## What needs to be done
Isolate every line in the records below with "anderen" in it.

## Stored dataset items
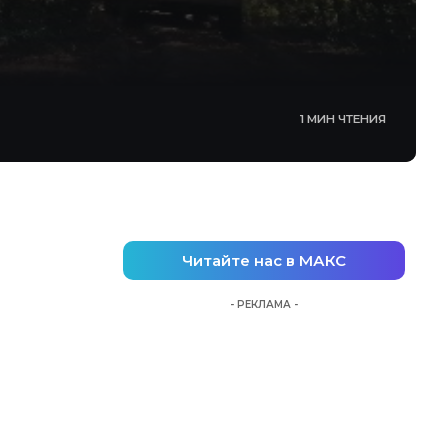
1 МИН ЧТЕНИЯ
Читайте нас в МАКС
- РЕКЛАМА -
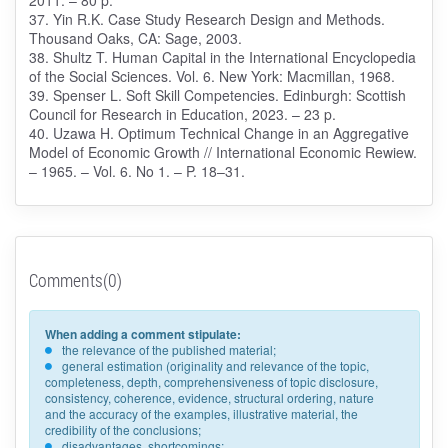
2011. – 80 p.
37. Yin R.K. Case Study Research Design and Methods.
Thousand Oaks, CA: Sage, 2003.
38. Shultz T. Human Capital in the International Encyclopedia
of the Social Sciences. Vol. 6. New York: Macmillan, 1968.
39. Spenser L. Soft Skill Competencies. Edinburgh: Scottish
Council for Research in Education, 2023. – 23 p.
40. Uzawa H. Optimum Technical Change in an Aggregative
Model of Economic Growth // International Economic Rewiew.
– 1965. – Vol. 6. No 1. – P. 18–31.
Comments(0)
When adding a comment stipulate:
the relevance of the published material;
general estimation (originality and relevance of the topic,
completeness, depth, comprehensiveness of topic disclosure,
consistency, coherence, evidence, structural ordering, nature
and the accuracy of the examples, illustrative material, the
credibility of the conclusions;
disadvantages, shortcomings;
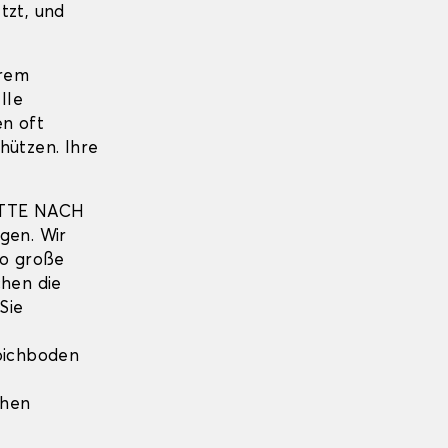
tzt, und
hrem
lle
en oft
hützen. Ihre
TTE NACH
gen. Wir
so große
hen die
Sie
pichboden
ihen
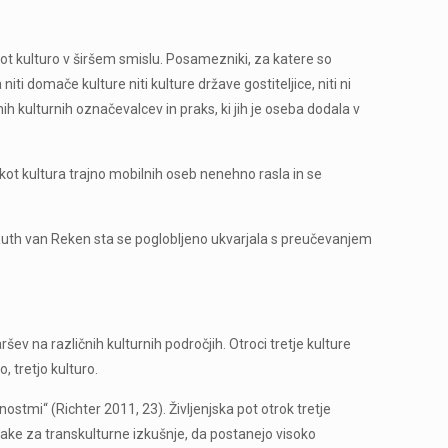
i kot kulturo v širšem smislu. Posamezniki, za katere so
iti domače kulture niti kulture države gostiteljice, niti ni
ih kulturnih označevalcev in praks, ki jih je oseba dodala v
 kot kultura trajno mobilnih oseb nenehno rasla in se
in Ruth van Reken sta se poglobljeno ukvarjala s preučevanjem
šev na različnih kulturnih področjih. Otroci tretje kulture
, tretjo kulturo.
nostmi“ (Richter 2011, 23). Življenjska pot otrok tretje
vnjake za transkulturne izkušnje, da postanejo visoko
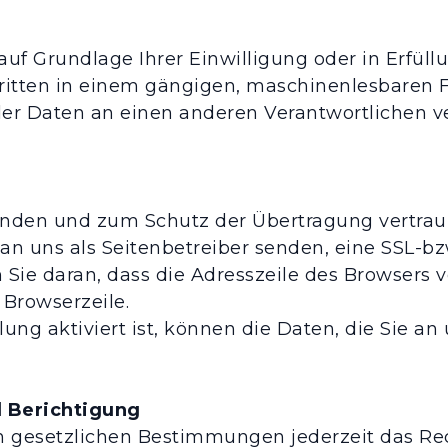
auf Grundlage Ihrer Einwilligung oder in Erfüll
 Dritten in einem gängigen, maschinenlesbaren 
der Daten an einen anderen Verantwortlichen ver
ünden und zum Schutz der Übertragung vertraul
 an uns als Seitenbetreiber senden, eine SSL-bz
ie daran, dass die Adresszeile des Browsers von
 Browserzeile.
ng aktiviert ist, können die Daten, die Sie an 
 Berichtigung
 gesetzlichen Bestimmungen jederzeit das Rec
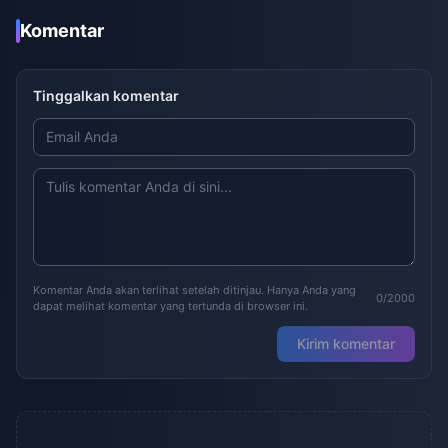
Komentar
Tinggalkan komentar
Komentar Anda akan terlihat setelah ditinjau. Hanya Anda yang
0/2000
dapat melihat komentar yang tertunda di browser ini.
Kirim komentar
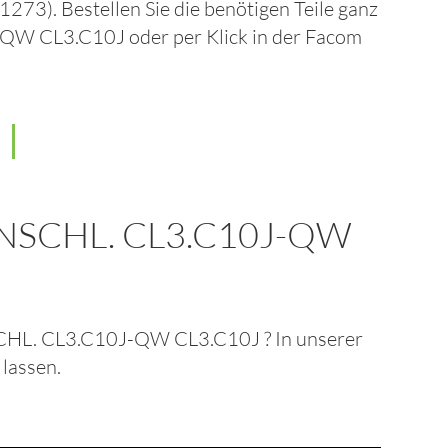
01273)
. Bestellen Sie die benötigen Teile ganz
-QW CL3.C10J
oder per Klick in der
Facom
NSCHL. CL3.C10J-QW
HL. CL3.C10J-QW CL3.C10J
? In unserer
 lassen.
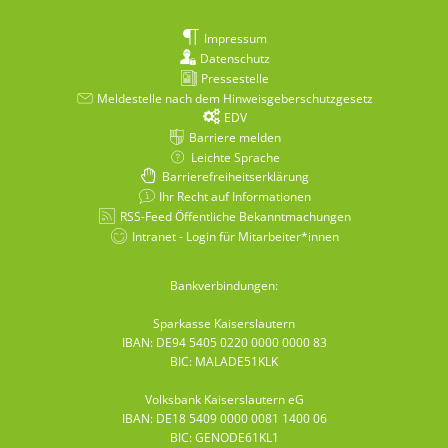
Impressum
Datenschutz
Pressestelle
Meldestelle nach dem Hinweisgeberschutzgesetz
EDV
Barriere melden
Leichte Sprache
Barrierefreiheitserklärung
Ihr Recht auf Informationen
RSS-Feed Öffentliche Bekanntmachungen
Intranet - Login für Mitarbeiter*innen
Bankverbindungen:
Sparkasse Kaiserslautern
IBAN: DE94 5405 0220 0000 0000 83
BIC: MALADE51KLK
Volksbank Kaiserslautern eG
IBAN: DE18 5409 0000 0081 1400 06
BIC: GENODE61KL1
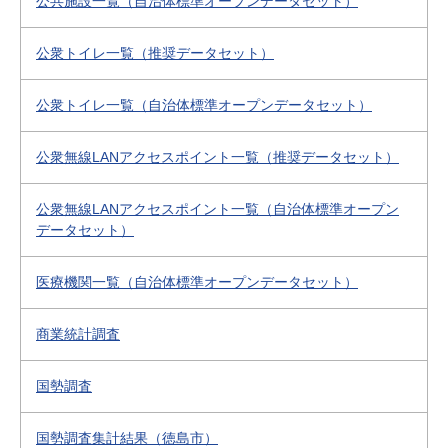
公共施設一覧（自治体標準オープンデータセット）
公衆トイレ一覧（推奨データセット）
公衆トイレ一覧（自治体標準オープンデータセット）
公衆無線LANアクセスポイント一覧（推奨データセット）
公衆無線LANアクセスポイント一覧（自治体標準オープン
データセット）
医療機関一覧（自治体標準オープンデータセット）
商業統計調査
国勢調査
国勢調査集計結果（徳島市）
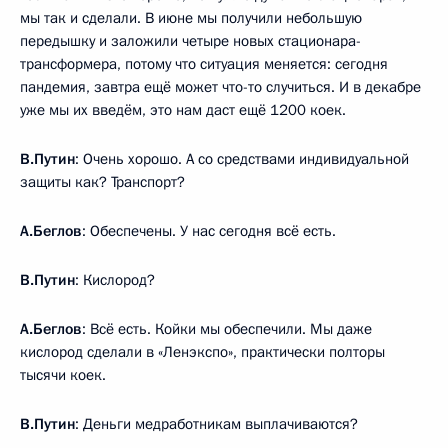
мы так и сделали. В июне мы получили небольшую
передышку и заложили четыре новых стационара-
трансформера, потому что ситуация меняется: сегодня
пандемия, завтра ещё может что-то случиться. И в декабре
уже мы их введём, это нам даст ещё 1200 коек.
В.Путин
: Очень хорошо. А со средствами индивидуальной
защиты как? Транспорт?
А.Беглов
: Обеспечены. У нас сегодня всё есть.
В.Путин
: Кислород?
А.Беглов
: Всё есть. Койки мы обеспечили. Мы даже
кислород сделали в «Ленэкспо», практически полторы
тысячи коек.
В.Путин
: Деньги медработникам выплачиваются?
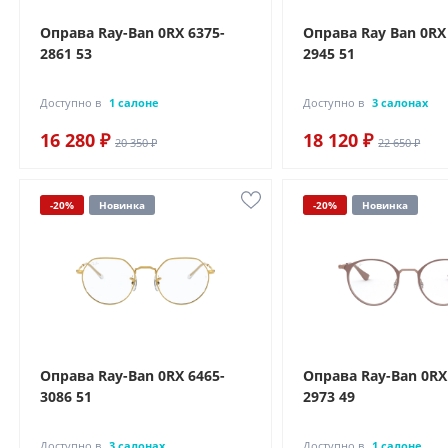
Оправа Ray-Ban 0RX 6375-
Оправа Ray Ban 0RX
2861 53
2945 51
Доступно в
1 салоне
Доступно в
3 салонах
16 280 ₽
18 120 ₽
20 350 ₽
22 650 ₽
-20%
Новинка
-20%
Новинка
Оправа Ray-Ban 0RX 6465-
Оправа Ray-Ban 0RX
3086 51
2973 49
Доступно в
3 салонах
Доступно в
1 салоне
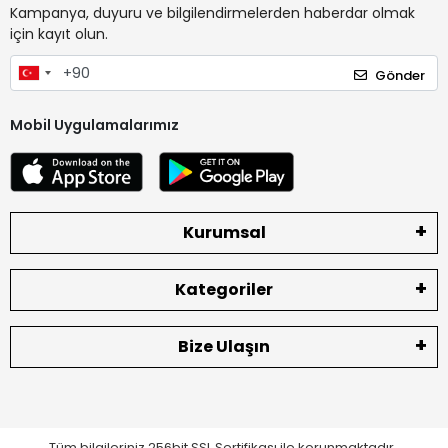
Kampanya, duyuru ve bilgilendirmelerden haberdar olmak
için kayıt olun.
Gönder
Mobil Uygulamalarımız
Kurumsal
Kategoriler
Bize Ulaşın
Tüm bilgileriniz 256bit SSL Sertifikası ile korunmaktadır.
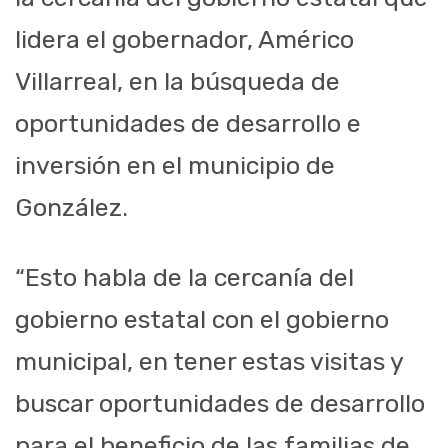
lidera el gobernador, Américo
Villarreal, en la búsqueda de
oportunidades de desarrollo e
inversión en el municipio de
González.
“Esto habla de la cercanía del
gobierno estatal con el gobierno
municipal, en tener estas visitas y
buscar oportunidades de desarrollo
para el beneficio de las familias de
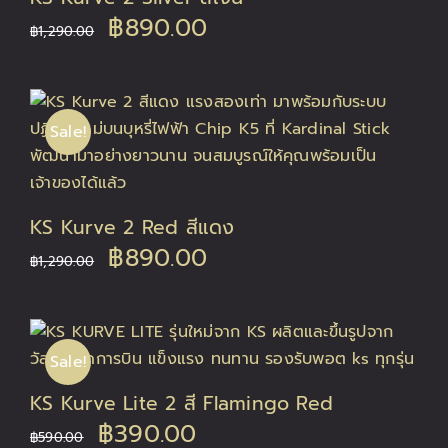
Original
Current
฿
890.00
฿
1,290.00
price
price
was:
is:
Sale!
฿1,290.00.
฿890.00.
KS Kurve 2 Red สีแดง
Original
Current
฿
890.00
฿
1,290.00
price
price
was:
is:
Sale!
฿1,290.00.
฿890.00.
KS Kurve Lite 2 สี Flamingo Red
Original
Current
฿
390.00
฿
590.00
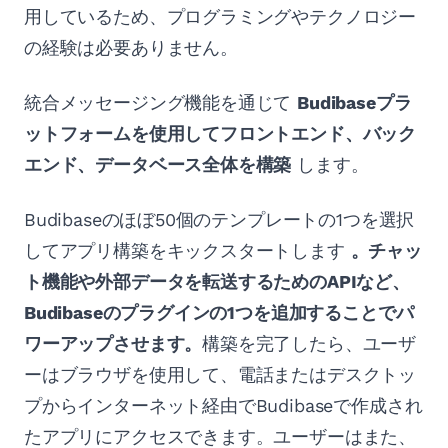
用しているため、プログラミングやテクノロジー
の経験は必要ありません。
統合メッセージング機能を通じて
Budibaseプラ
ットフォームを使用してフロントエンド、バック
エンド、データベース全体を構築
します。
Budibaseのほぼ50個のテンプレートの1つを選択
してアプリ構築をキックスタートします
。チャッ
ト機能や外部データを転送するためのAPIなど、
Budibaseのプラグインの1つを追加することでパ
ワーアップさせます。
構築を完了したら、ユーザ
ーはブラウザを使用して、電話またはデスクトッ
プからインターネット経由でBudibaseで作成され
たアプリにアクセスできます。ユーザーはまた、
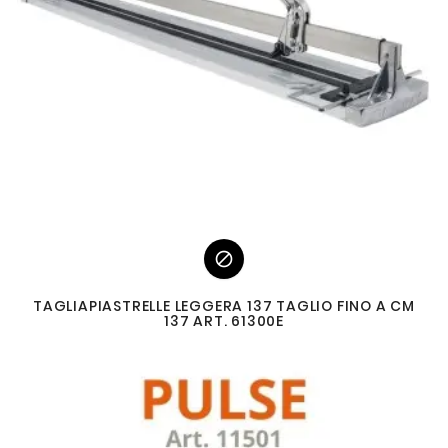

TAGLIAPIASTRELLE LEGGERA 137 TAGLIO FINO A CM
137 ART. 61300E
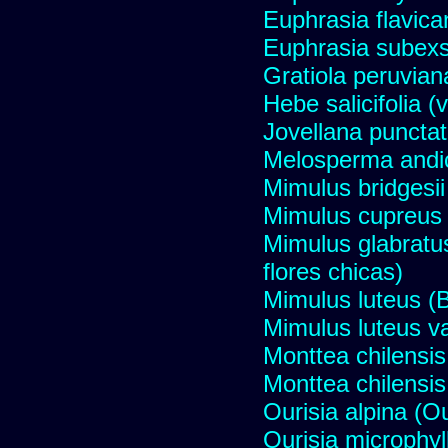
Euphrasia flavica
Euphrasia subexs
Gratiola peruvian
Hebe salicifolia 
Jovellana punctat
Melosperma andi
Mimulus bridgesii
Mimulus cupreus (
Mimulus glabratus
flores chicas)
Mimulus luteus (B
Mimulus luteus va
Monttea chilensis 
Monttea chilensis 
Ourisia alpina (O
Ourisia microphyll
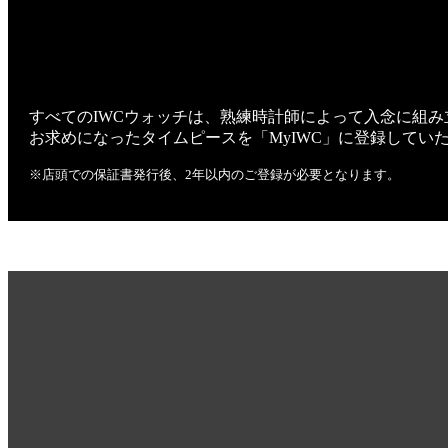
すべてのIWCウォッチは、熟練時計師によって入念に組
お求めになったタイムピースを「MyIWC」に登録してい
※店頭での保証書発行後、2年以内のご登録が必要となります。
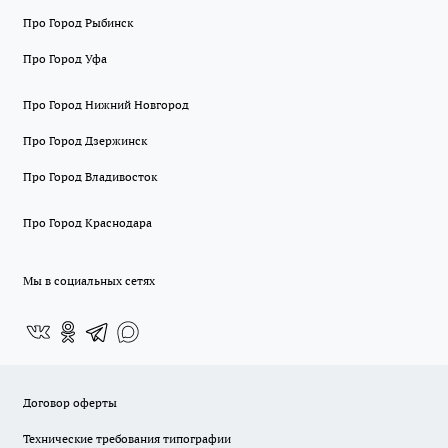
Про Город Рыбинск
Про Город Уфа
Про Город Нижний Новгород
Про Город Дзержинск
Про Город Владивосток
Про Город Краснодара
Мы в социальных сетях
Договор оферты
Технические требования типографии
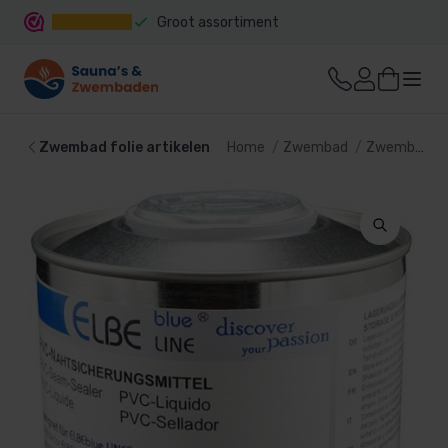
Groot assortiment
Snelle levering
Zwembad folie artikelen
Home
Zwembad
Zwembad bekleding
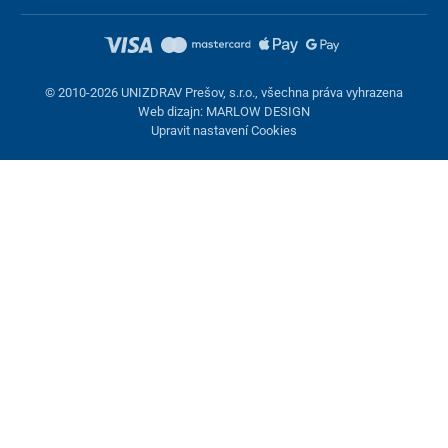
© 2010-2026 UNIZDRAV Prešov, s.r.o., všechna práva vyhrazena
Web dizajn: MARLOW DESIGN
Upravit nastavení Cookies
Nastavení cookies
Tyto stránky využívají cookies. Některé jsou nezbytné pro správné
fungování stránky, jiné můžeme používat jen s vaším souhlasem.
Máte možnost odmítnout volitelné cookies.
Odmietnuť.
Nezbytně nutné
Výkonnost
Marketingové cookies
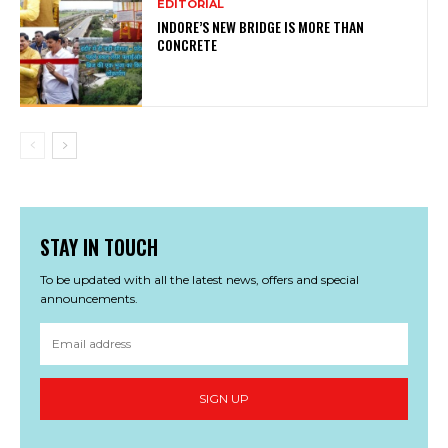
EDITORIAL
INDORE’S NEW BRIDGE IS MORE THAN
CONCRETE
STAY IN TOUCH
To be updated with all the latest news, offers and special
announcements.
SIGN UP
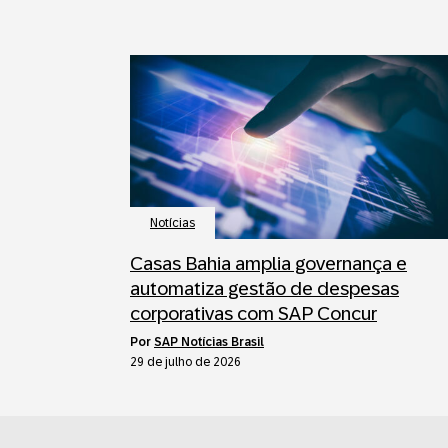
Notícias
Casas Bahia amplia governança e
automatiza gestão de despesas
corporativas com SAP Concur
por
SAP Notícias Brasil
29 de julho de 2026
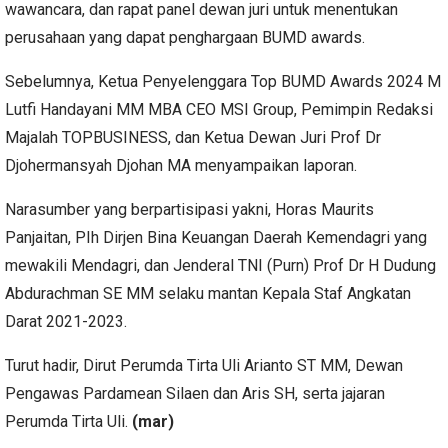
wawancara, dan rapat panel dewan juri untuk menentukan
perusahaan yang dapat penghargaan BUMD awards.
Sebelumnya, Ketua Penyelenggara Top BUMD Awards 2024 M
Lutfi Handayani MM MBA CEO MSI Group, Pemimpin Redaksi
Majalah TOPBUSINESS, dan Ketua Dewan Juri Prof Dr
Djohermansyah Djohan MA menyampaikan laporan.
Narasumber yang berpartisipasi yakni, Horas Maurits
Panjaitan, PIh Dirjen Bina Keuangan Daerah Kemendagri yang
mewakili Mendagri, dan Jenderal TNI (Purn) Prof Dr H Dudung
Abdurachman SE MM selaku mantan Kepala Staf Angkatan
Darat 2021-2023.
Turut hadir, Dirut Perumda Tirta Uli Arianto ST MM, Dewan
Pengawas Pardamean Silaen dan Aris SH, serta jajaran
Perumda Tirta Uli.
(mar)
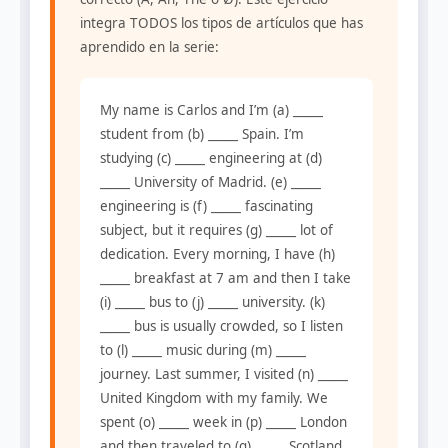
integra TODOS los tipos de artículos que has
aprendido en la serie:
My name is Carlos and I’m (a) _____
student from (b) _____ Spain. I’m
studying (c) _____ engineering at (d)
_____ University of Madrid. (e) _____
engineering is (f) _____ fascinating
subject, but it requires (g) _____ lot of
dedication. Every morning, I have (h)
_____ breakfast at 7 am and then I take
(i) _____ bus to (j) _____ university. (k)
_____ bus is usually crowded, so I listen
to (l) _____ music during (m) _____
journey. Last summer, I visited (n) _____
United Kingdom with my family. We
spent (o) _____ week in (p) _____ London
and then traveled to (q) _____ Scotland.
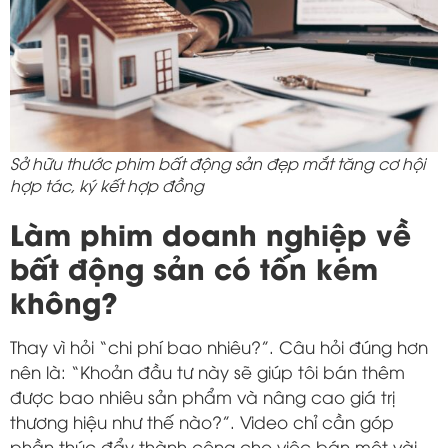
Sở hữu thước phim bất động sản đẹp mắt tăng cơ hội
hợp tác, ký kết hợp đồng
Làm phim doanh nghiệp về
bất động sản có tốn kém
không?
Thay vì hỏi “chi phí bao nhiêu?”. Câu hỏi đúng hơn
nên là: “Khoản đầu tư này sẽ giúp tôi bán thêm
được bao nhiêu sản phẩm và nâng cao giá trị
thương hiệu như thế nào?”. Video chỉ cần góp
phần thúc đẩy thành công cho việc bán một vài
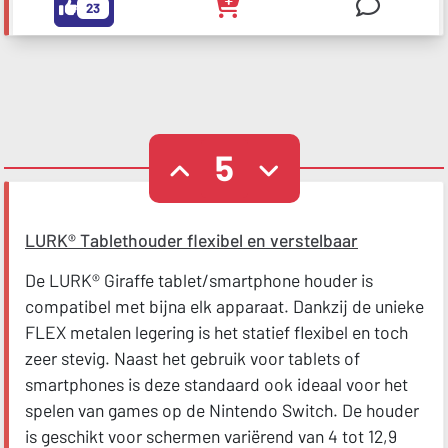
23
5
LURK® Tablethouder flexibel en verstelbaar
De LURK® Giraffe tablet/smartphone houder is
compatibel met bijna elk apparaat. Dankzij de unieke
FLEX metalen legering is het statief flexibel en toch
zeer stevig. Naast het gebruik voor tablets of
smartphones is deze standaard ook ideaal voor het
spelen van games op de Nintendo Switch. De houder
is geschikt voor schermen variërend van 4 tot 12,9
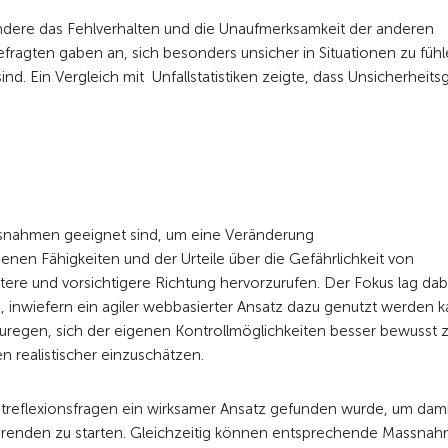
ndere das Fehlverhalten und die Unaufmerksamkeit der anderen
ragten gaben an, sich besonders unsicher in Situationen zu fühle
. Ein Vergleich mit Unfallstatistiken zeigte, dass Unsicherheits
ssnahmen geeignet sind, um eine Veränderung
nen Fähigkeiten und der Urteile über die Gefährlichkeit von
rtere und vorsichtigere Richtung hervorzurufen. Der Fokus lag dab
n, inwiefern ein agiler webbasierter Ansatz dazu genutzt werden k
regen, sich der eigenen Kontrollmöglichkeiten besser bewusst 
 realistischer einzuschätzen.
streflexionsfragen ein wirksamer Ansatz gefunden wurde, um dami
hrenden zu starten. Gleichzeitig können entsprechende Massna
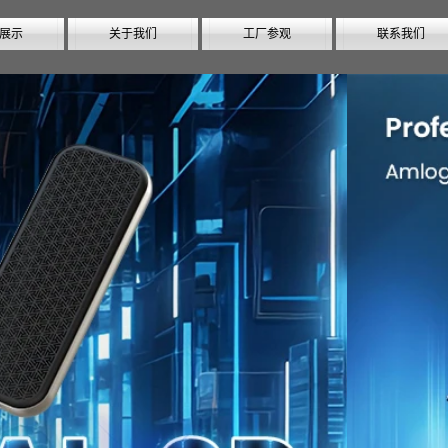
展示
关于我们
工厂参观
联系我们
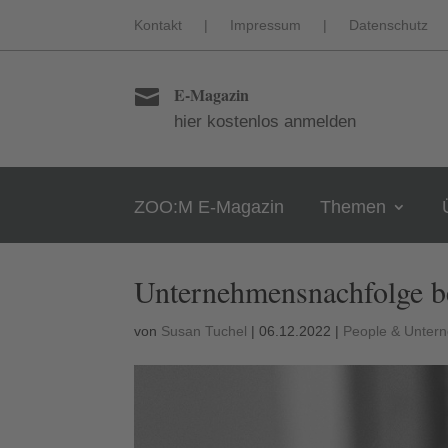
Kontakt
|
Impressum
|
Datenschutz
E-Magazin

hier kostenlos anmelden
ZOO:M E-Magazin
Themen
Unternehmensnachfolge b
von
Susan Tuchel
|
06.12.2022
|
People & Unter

## Exercise response
der Daten an einen anderen Verantwortlichen ver
ndere das Fehlverhalten und die Unaufmerksamkeit der anderen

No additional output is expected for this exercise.